Chapter 12, Section 4- The Ming Dynasty
The Rise of the Ming Kublai Khan died in A.D After a series of rebellions, the Mongols were driven out of China and in 1368 a rebel leader named Zhu Yuanzhang became emperor. He founded the Ming or “Brilliant” dynasty. As emperor, Zhu changed his name to Hong Wu. He was a cruel leader who trusted no one. When he died, his son Yong Le became emperor. Under Yong Le’s rule, he created the Imperial City, which is now known today as the “Forbidden City”. This was home to China’s emperors and only top officials were allowed inside. Today the Forbidden city is a place you can visit in China. Ming rulers restored the civil service exams and carried out a census or count of people, in order to collect more accurate taxes.

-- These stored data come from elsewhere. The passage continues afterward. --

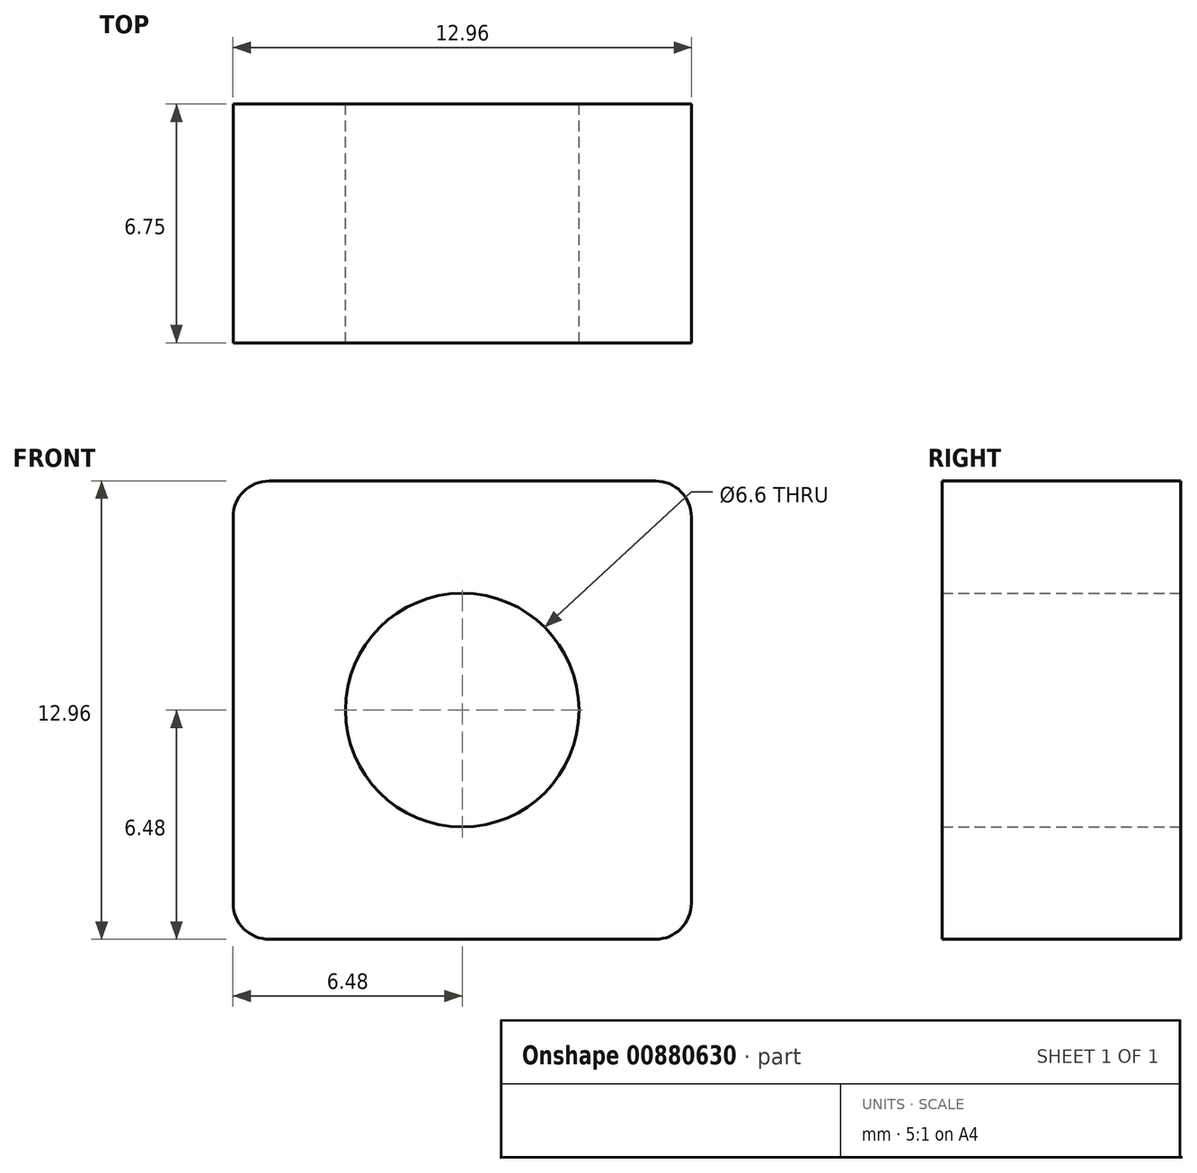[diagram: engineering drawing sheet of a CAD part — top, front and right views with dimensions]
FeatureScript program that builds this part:
annotation { "Feature Type Name" : "Feature", "Feature Type Description" : "" }
export const myFeature = defineFeature(function(context is Context, id is Id, definition is map)
    precondition{}
    {
        {
            var Q0;
            Q0=qCreatedBy(makeId("Front.planeOp"),FACE);
            var sketch = newSketch(context, id + "F0", { "sketchPlane" : qUnion([Q0])});
            skCircle(sketch, "E0", {"center": v(0, 0) * mm, "radius": 3.3 * mm});
            skLineSegment(sketch, "E1.bottom", {"start": v(-5.46, 6.48) * mm, "end": v(5.46, 6.48) * mm});
            skLineSegment(sketch, "E1.top", {"start": v(-5.46, -6.48) * mm, "end": v(5.46, -6.48) * mm});
            skLineSegment(sketch, "E1.left", {"start": v(-6.48, 5.46) * mm, "end": v(-6.48, -5.46) * mm});
            skLineSegment(sketch, "E1.right", {"start": v(6.48, 5.46) * mm, "end": v(6.48, -5.46) * mm});
            skCircle(sketch, "E2", {"center": v(0, 0) * mm, "radius": 6.48 * mm, "construction": true});
            skPoint(sketch, "E3.visualSharp", {"position": v(-6.48, -6.48) * mm});
            skArc(sketch, "E3.filletArc", {"start": v(-6.48, -5.46) * mm, "mid": v(-6.18, -6.18) * mm, "end": v(-5.46, -6.48) * mm});
            skPoint(sketch, "E4.visualSharp", {"position": v(6.48, -6.48) * mm});
            skArc(sketch, "E4.filletArc", {"start": v(5.46, -6.48) * mm, "mid": v(6.18, -6.18) * mm, "end": v(6.48, -5.46) * mm});
            skPoint(sketch, "E5.visualSharp", {"position": v(6.48, 6.48) * mm});
            skArc(sketch, "E5.filletArc", {"start": v(6.48, 5.46) * mm, "mid": v(6.18, 6.18) * mm, "end": v(5.46, 6.48) * mm});
            skPoint(sketch, "E6.visualSharp", {"position": v(-6.48, 6.48) * mm});
            skArc(sketch, "E6.filletArc", {"start": v(-5.46, 6.48) * mm, "mid": v(-6.18, 6.18) * mm, "end": v(-6.48, 5.46) * mm});
            skSolve(sketch);
        }
        {
            var Q0;
            Q0 = qSketchRegion(id + "F0", true);
            extrude(context, id + "F1", {"entities" : qUnion([Q0]), "depth" : 6.75 * mm, "offsetDistance" : 25.4 * mm});
        }
    });
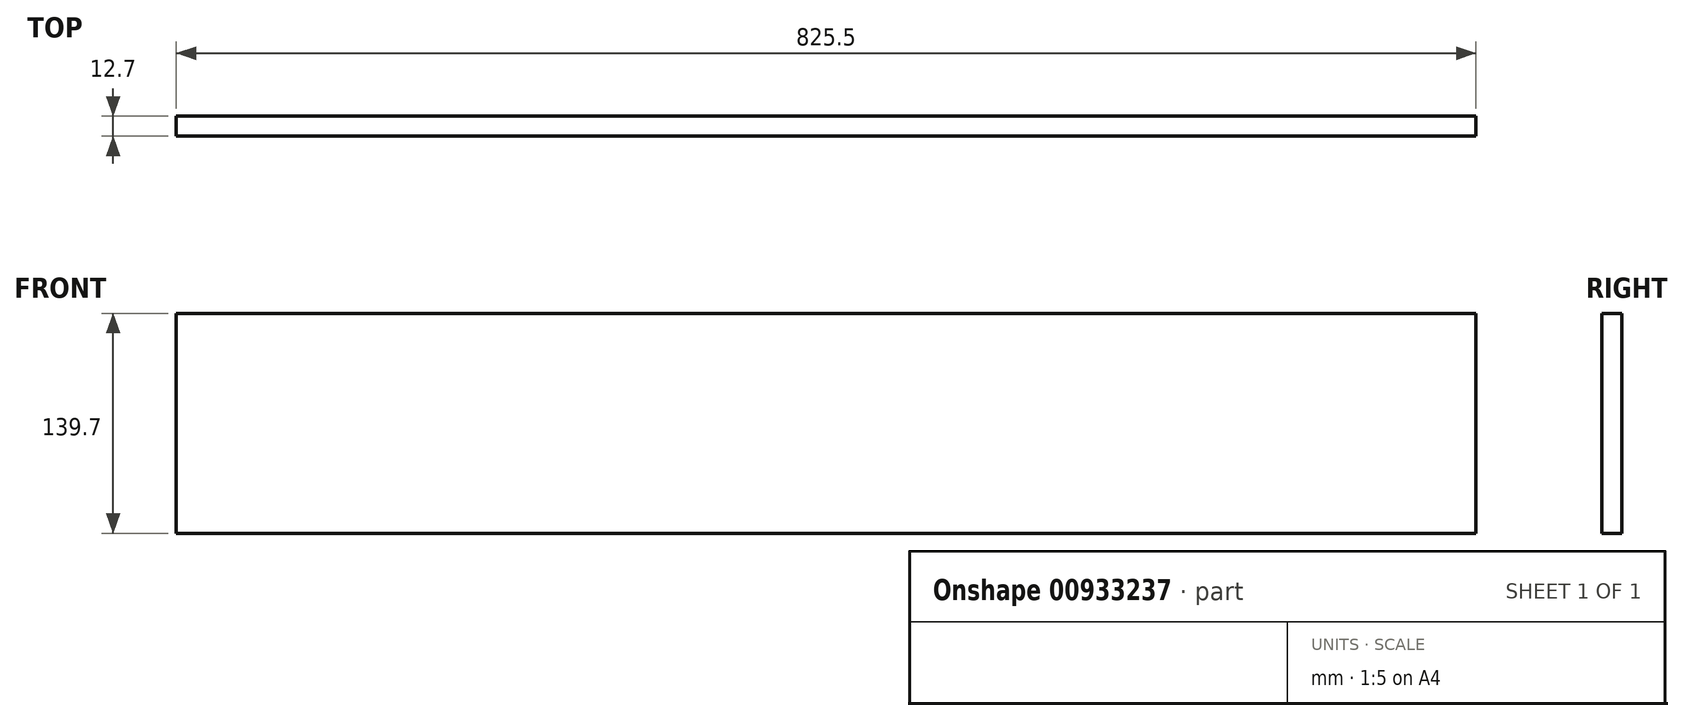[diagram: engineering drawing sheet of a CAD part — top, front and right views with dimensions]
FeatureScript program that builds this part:
annotation { "Feature Type Name" : "Feature", "Feature Type Description" : "" }
export const myFeature = defineFeature(function(context is Context, id is Id, definition is map)
    precondition{}
    {
        {
            var Q0;
            Q0=qCreatedBy(makeId("Front.planeOp"),FACE);
            var sketch = newSketch(context, id + "F0", { "sketchPlane" : qUnion([Q0])});
            skLineSegment(sketch, "E0.bottom", {"start": v(412.75, 69.85) * mm, "end": v(-412.75, 69.85) * mm});
            skLineSegment(sketch, "E0.top", {"start": v(412.75, -69.85) * mm, "end": v(-412.75, -69.85) * mm});
            skLineSegment(sketch, "E0.left", {"start": v(412.75, 69.85) * mm, "end": v(412.75, -69.85) * mm});
            skLineSegment(sketch, "E0.right", {"start": v(-412.75, 69.85) * mm, "end": v(-412.75, -69.85) * mm});
            skPoint(sketch, "E0.middle", {"position": v(0, 0) * mm});
            skSolve(sketch);
        }
        {
            var Q0;
            Q0=qSketchRegion(id+"F0",true);
            extrude(context, id + "F1", {"entities" : qUnion([Q0]), "depth" : 12.7 * mm, "offsetDistance" : 25.4 * mm});
        }
    });
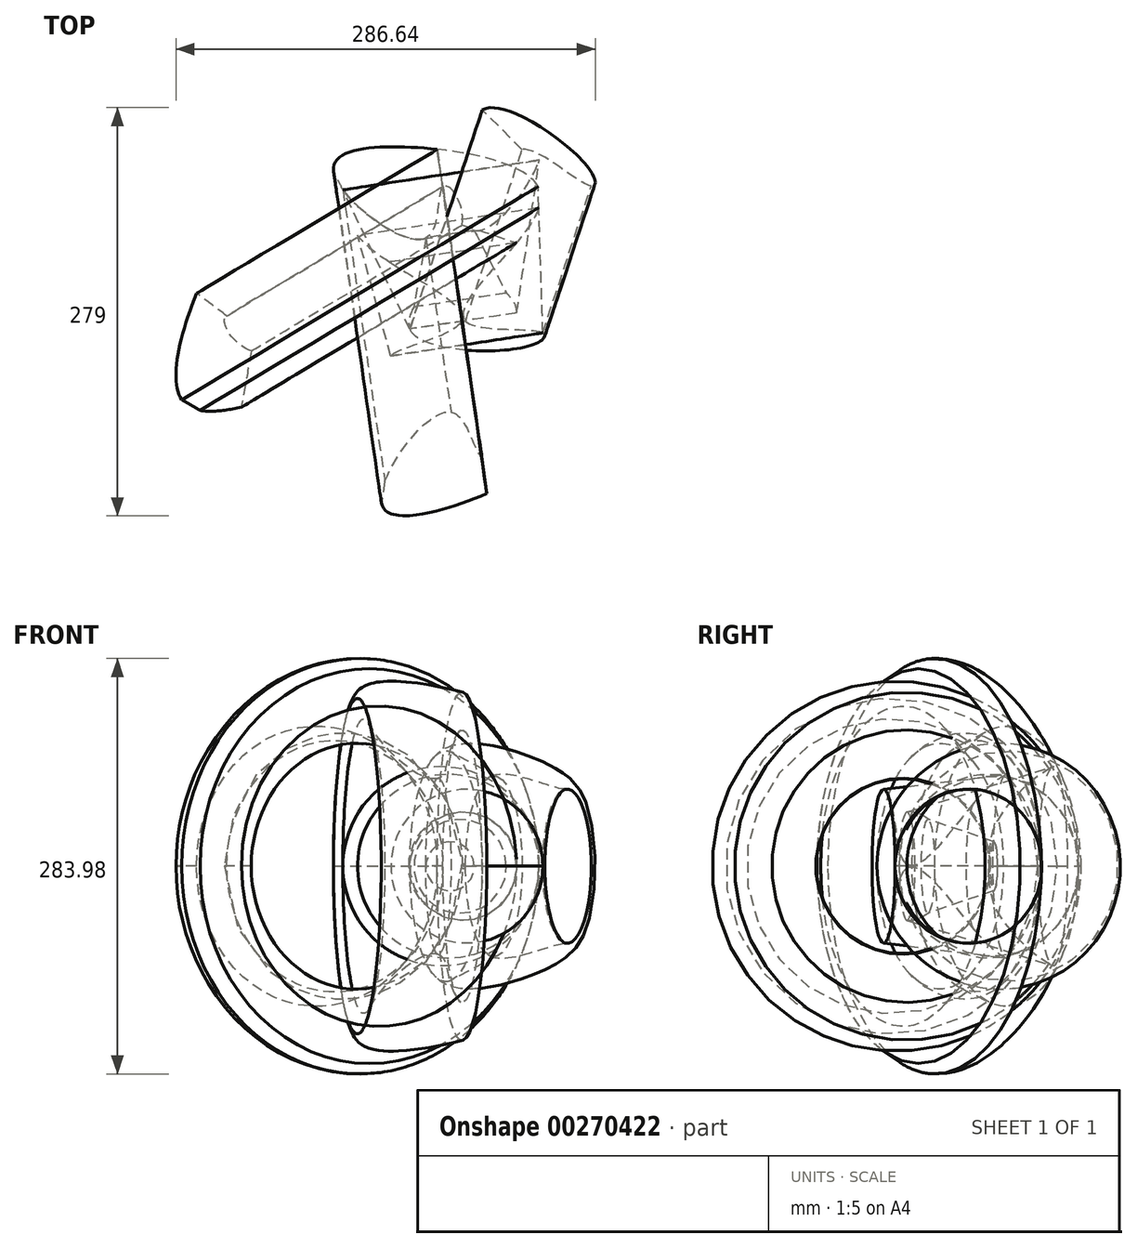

Zheng He From 1405 to 1431, Emperor Yong Le sent fleets over seas to learn about the outside world. A court official who was Chinese Muslim named Zheng He was sent out on voyages. He had large fleets of up to 62 ships. His largest ships were up to 5 times the length of Christopher Colombus’s Santa Maria! Zheng He traveled to Southeast Asia, the Persian Gulf, Arabia, and Africa for trade. Chinese officials complained that these trips cost too much and they were bad for China’s way of life because it brought outside ideas into Chinese society. Confucian ideas taught that people should be loyal to their own society. In 1514, a Portuguese fleet arrived on the coast of China with the intent to trade. Chinese were not impressed with the Portuguese and considered Europeans barbarians. Eventually though, they began trade with Europeans. Christian missionaries from Europe also reached China and brought clocks, eyeglasses and scientific instruments.